### REQUEST
Any image found in the entries is to be skipped; the rest is returned word for word.

(DATA Opens)

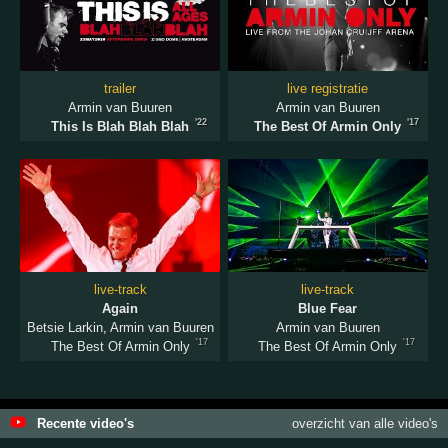
trailer
live registratie
Armin van Buuren
Armin van Buuren
'22
'17
This Is Blah Blah Blah
The Best Of Armin Only
live-track
live-track
Again
Blue Fear
Betsie Larkin
,
Armin van Buuren
Armin van Buuren
'17
'17
The Best Of Armin Only
The Best Of Armin Only
Recente video's
overzicht van alle video's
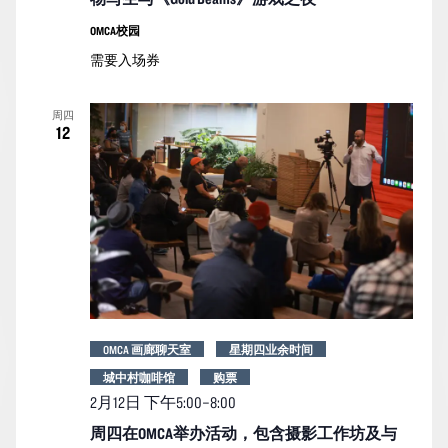
OMCA校园
需要入场券
周四
12
OMCA 画廊聊天室
星期四业余时间
城中村咖啡馆
购票
2月12日 下午5:00
–
8:00
周四在OMCA举办活动，包含摄影工作坊及与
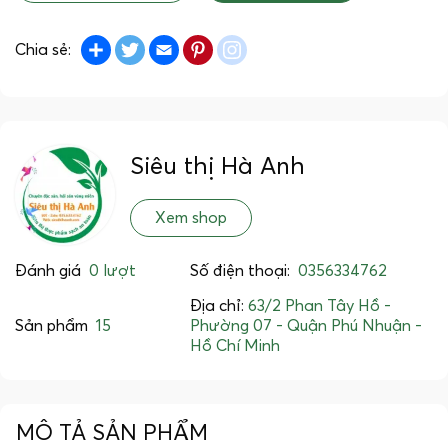
Share
Twitter
Email
Pinterest
instagram
Chia sẻ:
Siêu thị Hà Anh
Xem shop
Đánh giá
0 lượt
Số điện thoại:
0356334762
Địa chỉ:
63/2 Phan Tây Hồ -
Sản phẩm
15
Phường 07 - Quận Phú Nhuận -
Hồ Chí Minh
MÔ TẢ SẢN PHẨM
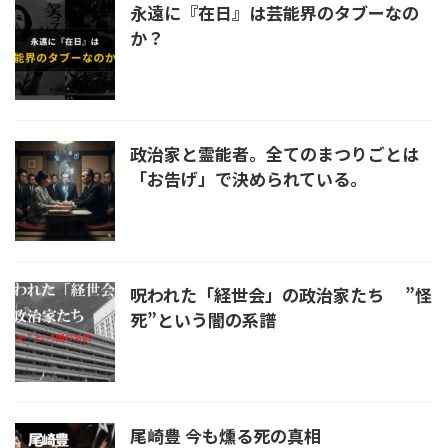
永遠に『在日』は芸能界のタブーなの
か？
政治家と霊能者。全てのまつりごとは
「お告げ」で決められている。
呪われた「経世会」の政治家たち ”怪
死”という闇の系譜
尾崎豊 今も燻る死の真相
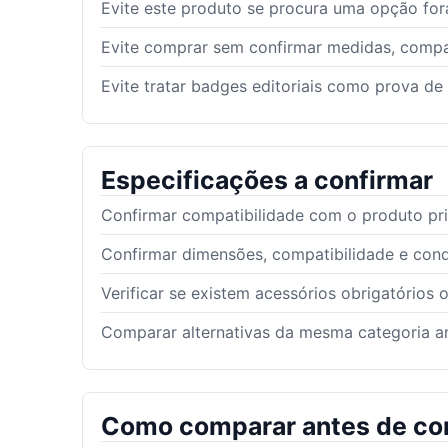
Evite este produto se procura uma opção fora
Evite comprar sem confirmar medidas, compat
Evite tratar badges editoriais como prova de
Especificações a confirmar
Confirmar compatibilidade com o produto pri
Confirmar dimensões, compatibilidade e con
Verificar se existem acessórios obrigatórios 
Comparar alternativas da mesma categoria an
Como comparar antes de co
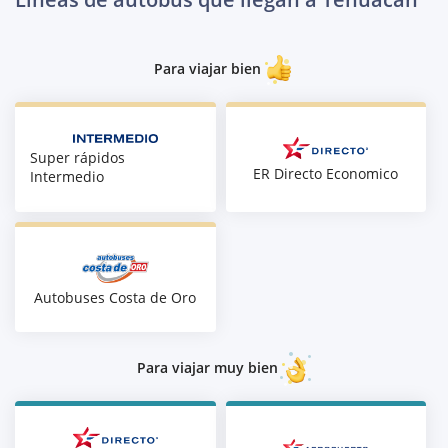
Para viajar bien
Super rápidos
ER Directo Economico
Intermedio
Autobuses Costa de Oro
Para viajar muy bien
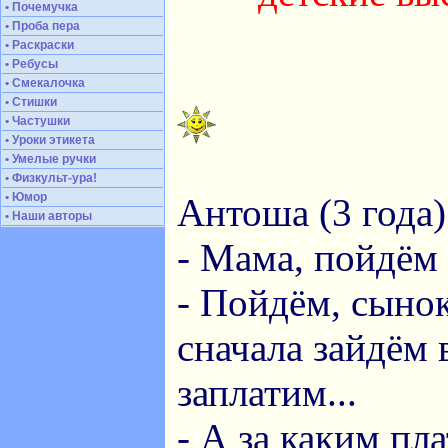
• Почемучка
• Проба пера
• Раскраски
• Ребусы
• Смекалочка
• Стишки
• Частушки
• Уроки этикета
• Умелые ручки
• Физкульт-ура!
• Юмор
Антоша (3 года)
• Наши авторы
- Мама, пойдём 
- Пойдём, сынок
сначала зайдём в
заплатим...
- А за каким пл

(DATA Closes)

### SOLUTION TO THE EXERCISE
trailer
live registratie
Armin van Buuren
Armin van Buuren
'22
'17
This Is Blah Blah Blah
The Best Of Armin Only
live-track
live-track
Again
Blue Fear
Betsie Larkin
,
Armin van Buuren
Armin van Buuren
'17
'17
The Best Of Armin Only
The Best Of Armin Only
Recente video's
overzicht van alle video's
OMCA校园
需要入场券
周四
12
OMCA 画廊聊天室
星期四业余时间
城中村咖啡馆
购票
2月12日 下午5:00
–
8:00
周四在OMCA举办活动，包含摄影工作坊及与
Share
Twitter
Email
Pinterest
instagram
Chia sẻ:
Siêu thị Hà Anh
Xem shop
Đánh giá
0 lượt
Số điện thoại:
0356334762
Địa chỉ:
63/2 Phan Tây Hồ -
Sản phẩm
15
Phường 07 - Quận Phú Nhuận -
Hồ Chí Minh
MÔ TẢ SẢN PHẨM
永遠に『在日』は芸能界のタブーなの
か？
政治家と霊能者。全てのまつりごとは
「お告げ」で決められている。
呪われた「経世会」の政治家たち ”怪
死”という闇の系譜
尾崎豊 今も燻る死の真相
Evite este produto se procura uma opção fora
Evite comprar sem confirmar medidas, compat
Evite tratar badges editoriais como prova de
Especificações a confirmar
Confirmar compatibilidade com o produto pri
Confirmar dimensões, compatibilidade e con
Verificar se existem acessórios obrigatórios 
Comparar alternativas da mesma categoria an
Como comparar antes de co
Para viajar bien
Super rápidos
ER Directo Economico
Intermedio
Autobuses Costa de Oro
Para viajar muy bien
• Почемучка
• Проба пера
• Раскраски
• Ребусы
• Смекалочка
• Стишки
• Частушки
• Уроки этикета
• Умелые ручки
• Физкульт-ура!
• Юмор
Антоша (3 года)
• Наши авторы
- Мама, пойдём 
- Пойдём, сынок
сначала зайдём в
заплатим...
- А за каким пл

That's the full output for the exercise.